OSM contains many layers (look at their maps!), like rivers, highways, POIs, etc. You can find a comprehensive list of them here or by using:

available_features() |> head()

[1] "4wd_only"  "abandoned" "abutters"  "access"    "addr"      "addr:city"

Let’s see how many of them are related to highways.

available_tags("highway") |> head()

# A tibble: 6 × 2
  Key     Value       
  <chr>   <chr>       
1 highway bridleway   
2 highway bus_guideway
3 highway bus_stop    
4 highway busway      
5 highway construction
6 highway corridor

There are a lot of them, but the main ones are motorway, trunk, primary, secondary, tertiary that distinguish between highways and other roads connecting cities or small towns.
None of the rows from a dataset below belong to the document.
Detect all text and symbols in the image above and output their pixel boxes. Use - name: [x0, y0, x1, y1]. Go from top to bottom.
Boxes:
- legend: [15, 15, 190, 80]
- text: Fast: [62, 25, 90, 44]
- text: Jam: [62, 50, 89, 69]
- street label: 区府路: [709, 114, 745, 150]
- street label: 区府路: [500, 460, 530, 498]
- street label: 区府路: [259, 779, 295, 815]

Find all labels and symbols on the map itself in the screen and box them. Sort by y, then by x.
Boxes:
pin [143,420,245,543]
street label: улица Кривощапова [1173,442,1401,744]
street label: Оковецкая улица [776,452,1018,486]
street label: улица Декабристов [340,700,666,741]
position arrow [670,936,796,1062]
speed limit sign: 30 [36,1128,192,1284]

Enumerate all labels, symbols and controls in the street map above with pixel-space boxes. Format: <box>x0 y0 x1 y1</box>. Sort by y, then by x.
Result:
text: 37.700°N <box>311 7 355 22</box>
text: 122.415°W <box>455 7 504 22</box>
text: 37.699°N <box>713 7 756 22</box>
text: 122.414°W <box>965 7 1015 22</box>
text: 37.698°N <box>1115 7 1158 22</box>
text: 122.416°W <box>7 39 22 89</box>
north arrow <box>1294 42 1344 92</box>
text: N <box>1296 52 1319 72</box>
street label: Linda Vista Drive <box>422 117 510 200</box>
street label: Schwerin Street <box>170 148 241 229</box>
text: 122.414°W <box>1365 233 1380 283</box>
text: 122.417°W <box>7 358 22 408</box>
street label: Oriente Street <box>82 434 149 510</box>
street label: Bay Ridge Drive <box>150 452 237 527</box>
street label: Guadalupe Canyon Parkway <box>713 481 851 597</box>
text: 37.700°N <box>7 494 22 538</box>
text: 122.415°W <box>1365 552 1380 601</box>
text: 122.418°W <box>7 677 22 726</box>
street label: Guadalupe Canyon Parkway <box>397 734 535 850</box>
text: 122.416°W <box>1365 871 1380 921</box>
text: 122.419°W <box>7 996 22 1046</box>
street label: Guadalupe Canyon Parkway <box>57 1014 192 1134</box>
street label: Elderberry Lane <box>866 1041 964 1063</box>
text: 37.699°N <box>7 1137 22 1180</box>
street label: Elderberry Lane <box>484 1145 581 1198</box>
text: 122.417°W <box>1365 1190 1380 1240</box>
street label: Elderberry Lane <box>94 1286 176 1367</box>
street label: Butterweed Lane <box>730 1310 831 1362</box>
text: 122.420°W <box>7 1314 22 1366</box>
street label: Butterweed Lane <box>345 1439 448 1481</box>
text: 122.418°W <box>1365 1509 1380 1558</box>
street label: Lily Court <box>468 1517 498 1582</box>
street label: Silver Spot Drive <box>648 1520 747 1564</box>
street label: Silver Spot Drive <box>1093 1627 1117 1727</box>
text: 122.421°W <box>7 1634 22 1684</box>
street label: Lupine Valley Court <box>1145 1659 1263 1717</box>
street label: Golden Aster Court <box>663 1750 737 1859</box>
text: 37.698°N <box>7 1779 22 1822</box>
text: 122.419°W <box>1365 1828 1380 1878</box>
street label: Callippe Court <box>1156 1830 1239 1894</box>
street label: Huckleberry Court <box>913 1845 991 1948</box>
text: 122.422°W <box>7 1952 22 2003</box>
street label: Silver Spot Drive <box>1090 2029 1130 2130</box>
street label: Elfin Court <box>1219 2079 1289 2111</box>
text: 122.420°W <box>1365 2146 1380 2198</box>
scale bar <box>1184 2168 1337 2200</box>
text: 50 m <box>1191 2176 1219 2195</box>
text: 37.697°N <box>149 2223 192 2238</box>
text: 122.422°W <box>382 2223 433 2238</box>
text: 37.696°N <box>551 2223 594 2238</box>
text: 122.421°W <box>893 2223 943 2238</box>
Let’s collect them:

highways <- bbx |>
  opq()|>
  add_osm_feature(key = "highway", 
                  value=c("motorway", "trunk",
                          "primary","secondary", 
                          "tertiary","motorway_link",
                          "trunk_link","primary_link",
                          "secondary_link",
                          "tertiary_link")) |>
  osmdata_sf()

Because vector data about highways might come as points, polygons or lines, we have the three tables in the highways object:

highways |> print()

Let’s select the lines and plot them by type of road

ggplot() +
  geom_sf(data = highways$osm_lines,
          aes(color=highway),
          size = .4,
          alpha = .65)+
  theme_void()

With that information:

Use osmdata to download also some POIs (restaurants) from OSM in the Boston area and visualize them (only the points).
Use osmdata to download the parks from OSM in the Boston area and visualize them (only the polygons).

Libraries to work with basemaps

Finally, the other type of important of geographical information is basemaps. Basemaps are usually in raster or image format and compile information about a geographical area as a picture. The primary sources of basemaps are satellite images, aerial photography, scanned maps, or composed maps. For example, the maps you see in Google Maps.

There are many APIs to retrieve those maps, including Google Maps, OSM, Stadia Maps, Carto, Mapbox, and many others. Those APIs return tiles which are static images of those maps at different zoom (resolutions). Most of those services require an API Key.
There are many libraries to download those basemaps/tiles from different APIs, like the library ggmap. However, since we typically will need basemaps to show data on top, we are going to show a more dynamic way to access them through libraries like leaflet or mapview. Also, those libraries do not require setting an API key.
In those libraries, corresponding basemaps will be automatically downloaded from one of those APIs to match our geographical data.
For example, let’s visualize our county’s data set on a basemap. Let’s start with the library leaflet, which is also “tidyverse-friendly” but without basemap. Note that only the polygons are shown

counties_MA <- counties |> filter(STUSPS=="MA")
require(leaflet)
counties_MA |> leaflet() |> addPolygons()

Also note that the map is interactive: you can zoom in and move around. Let’s add the basemap by default (OSM):

counties_MA <- counties |> filter(STUSPS=="MA")
require(leaflet)
counties_MA |> leaflet() |> addTiles() |> addPolygons()

We can also use other providers. For example, this is the famous Positron basemap:

counties_MA <- counties |> filter(STUSPS=="MA")
require(leaflet)
counties_MA |> leaflet() |> addProviderTiles(provider=providers$CartoDB.Positron) |> addPolygons()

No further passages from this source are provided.